JUSTICE Secretary Liz Truss has announced changes to court procedure, in an attempt to spare rape victims added trauma and to increase the number of rape convictions. From September, anyone claiming to have been raped will have the option of pre-recording their cross-examination, rather than giving evidence in open court. Although some have welcomed the move, there is surely a glaring weakness in the Truss plan.

IT is this: if giving pre-recorded evidence is an option, then jurors, who are encouraged to be sceptical and inquiring, will surely wonder why the alleged victim has exercised that option. They may feel they are not being given all the facts. They may even suspect the complainant has something to hide, and be even more reluctant to convict. So here's an alternative idea. As a pilot project, let's see all rape trials starting with full disclosure of the defendant's previous criminal history. If the defendant has no previous offences, or has been convicted of a string of sex attacks, let the court know. Defence lawyers will throw up their hands in horror but the most effective way to increase the number of convictions and persuade rapists to plead guilty is that old tenet – the truth, the whole truth and nothing but the truth.

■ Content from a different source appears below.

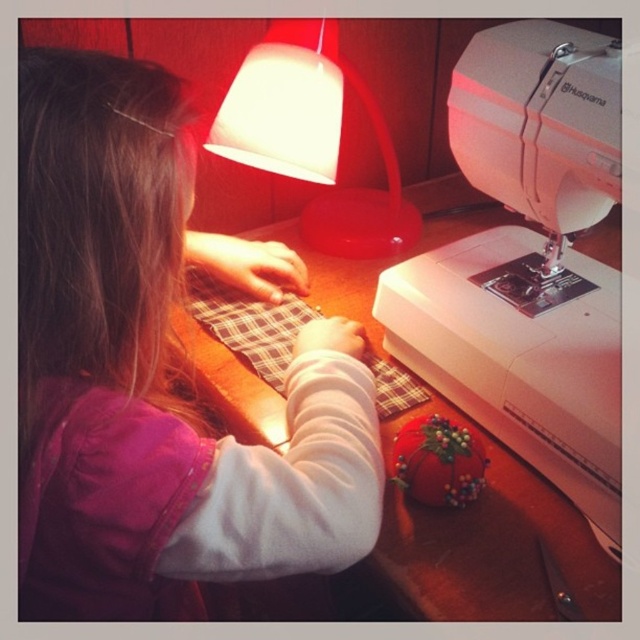
You are trying to place a rectangular box that is as wide as the wooden table at center on the matte plastic lamp at upper center. Will the box fit on the lamp?

The wooden table at center is wider than the matte plastic lamp at upper center, so the box, which is as wide as the wooden table at center, will not fit on the matte plastic lamp at upper center.

You are a delivery person who needs to place a new rectangular box that is 1 meter wide onto the wooden table at center. Considering the white plastic sewing machine at right, will the box fit on the table without moving the sewing machine?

MORE names for emulsion paints that tell you absolutely nothing about the colour. Our local DIY shop is now stocking Wellbeing and Urban Mystery.

BROADCASTERS stand accused of taking a negative view of how leaving the EU could affect farming. The trouble is that agricultural reporters tend to follow the same old formula. The report begins by explaining how a product of the UK farming industry – let us call it the woggleberry – is a huge success which must be protected at all costs (cut to stern-faced reporter). In order to keep the woggleberries flowing, thousands of seasonal migrant workers are essential (footage of cheerful pickers in the fields). And if Brexit means such workers are banned, the crop cannot be harvested. But, infuriatingly, we never seem to be told what terms such as "the entire UK woggleberry industry" actually mean. If it's thousands of struggling farmers, I sympathise. If it's one enormously wealthy landowner, I don't.

I HAVE just trudged to the Post Office to pay the outstanding postage on a delivery from eBay. The firm advertised "fast and free delivery." It's certainly free if you don't put a stamp on it.

A COUPLE of readers have consulted their dictionaries to discover that "diarise," a word I scoffed at on Tuesday, actually exists. I will make three points. 1) If you need to use a dictionary to find it, then it's not a proper word; 2) My dictionary describes it as archaic; and 3) After 47 years in a profession which lives, breathes and exists around diaries, I've never heard it. Nonetheless, "diarise" does exist and I have takenonboardarised your comments.